Can you copy out, word for word, the stretch from the line containing "Which slice is the smallest?" through the line containing "Falls that resulted in major injury"?

**RECORDS PROVIDED:**
_ _ _ _ _ _ _
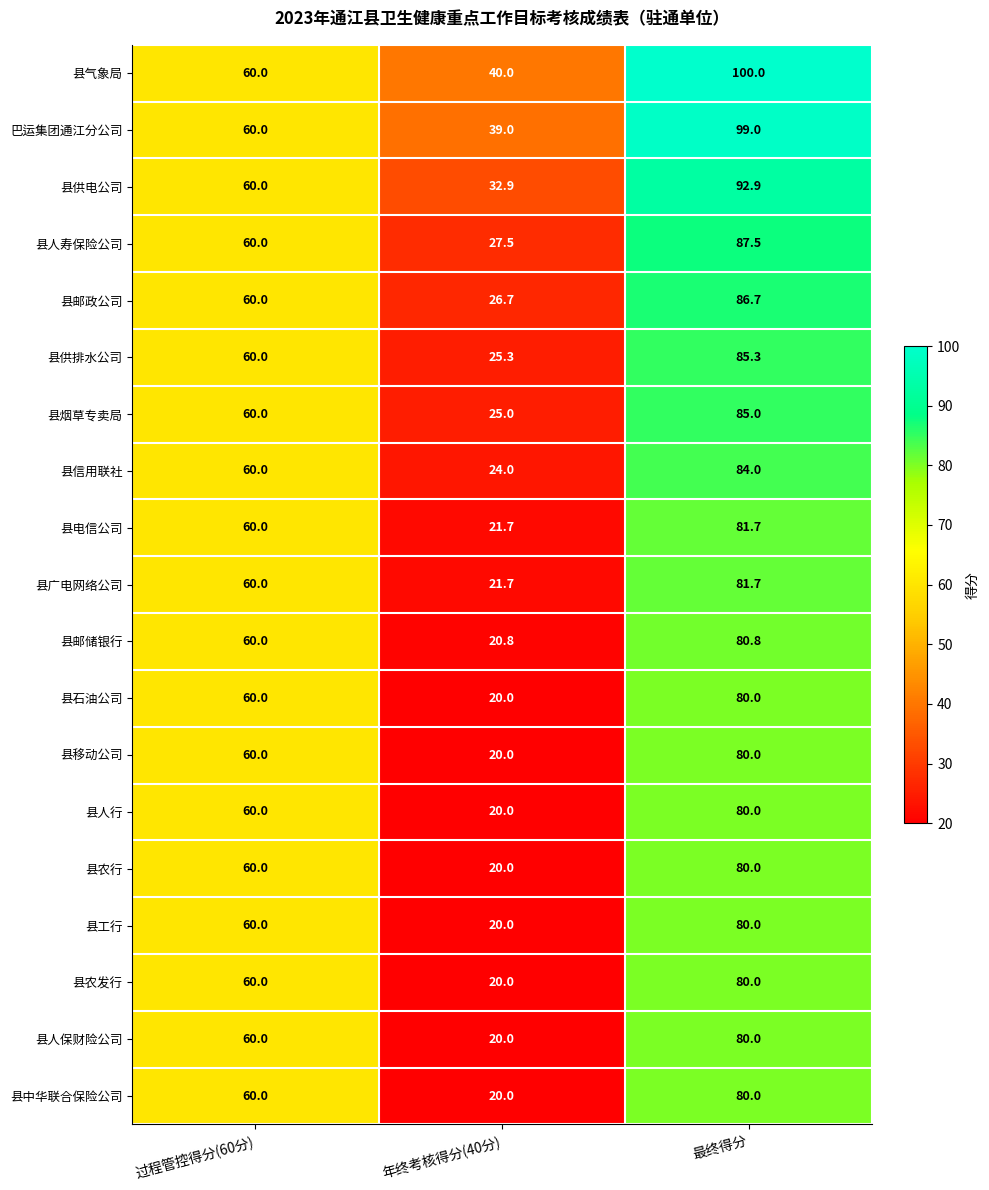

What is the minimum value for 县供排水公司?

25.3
_ _ _ _ _ _ _
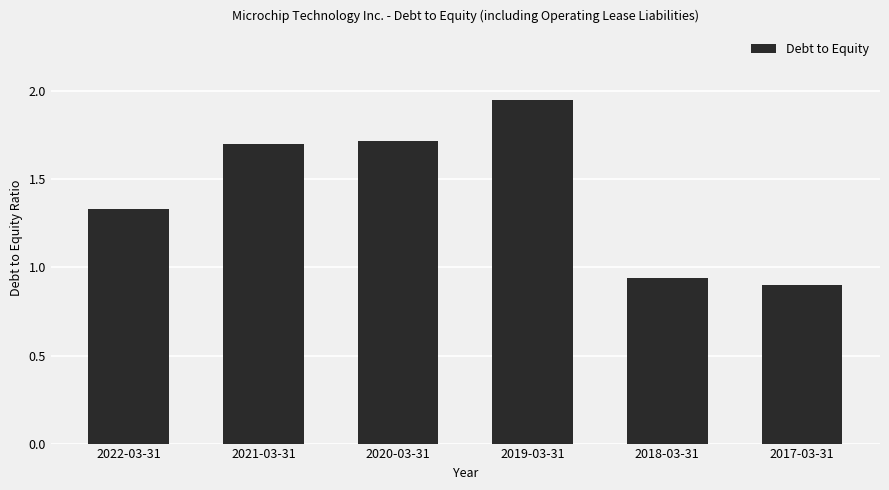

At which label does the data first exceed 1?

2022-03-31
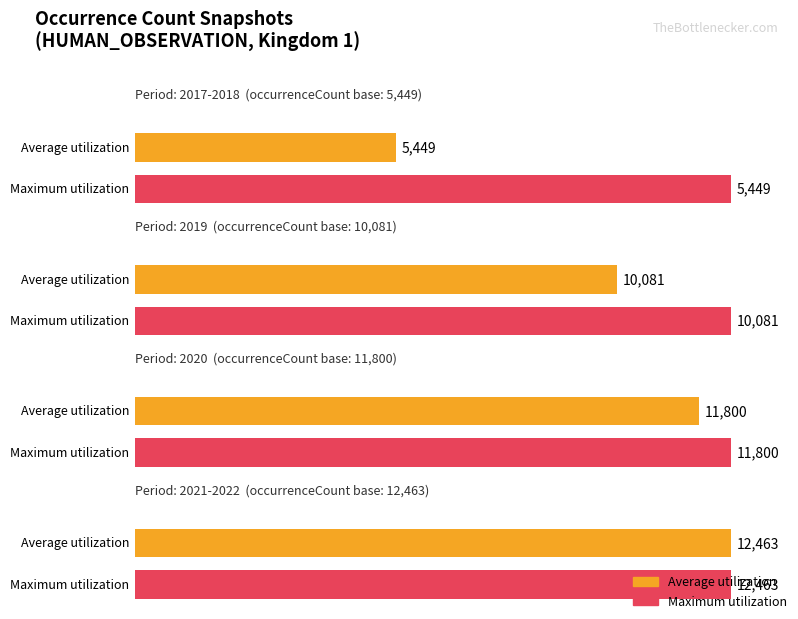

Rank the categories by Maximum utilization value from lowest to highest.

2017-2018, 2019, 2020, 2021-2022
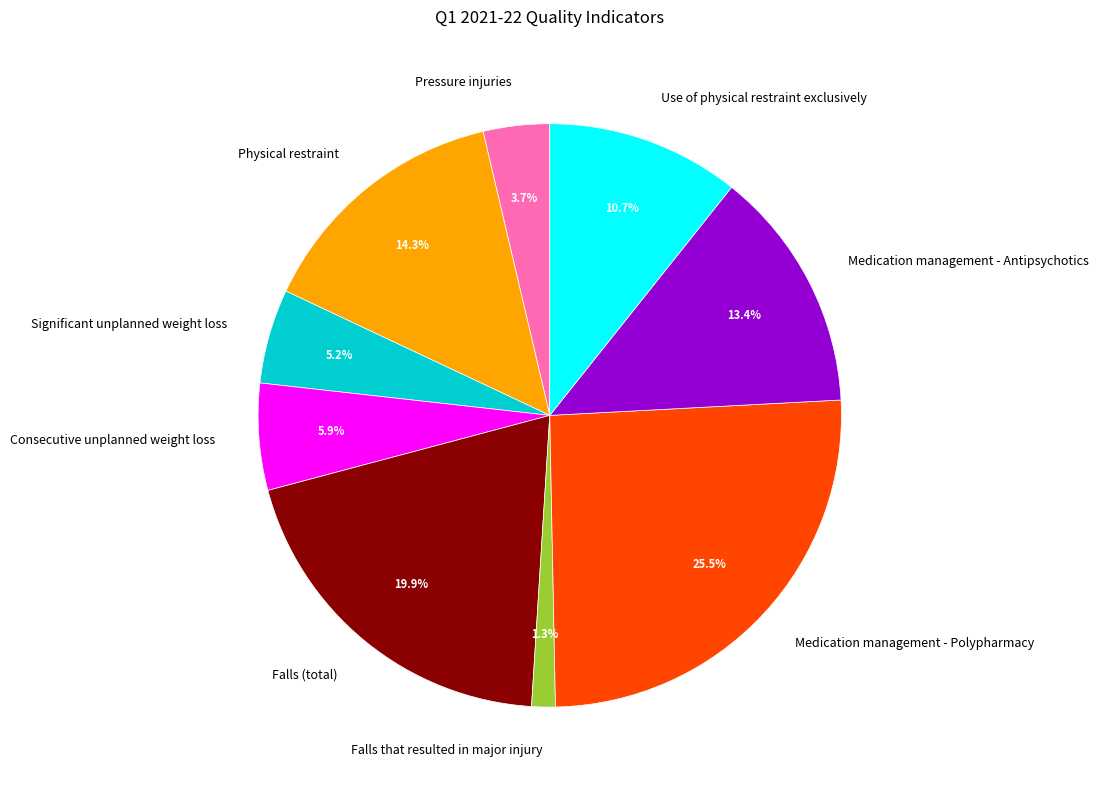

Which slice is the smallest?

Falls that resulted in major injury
_ _ _ _ _ _ _
**TASK RESULT:**
Which slice is the smallest?

Falls that resulted in major injury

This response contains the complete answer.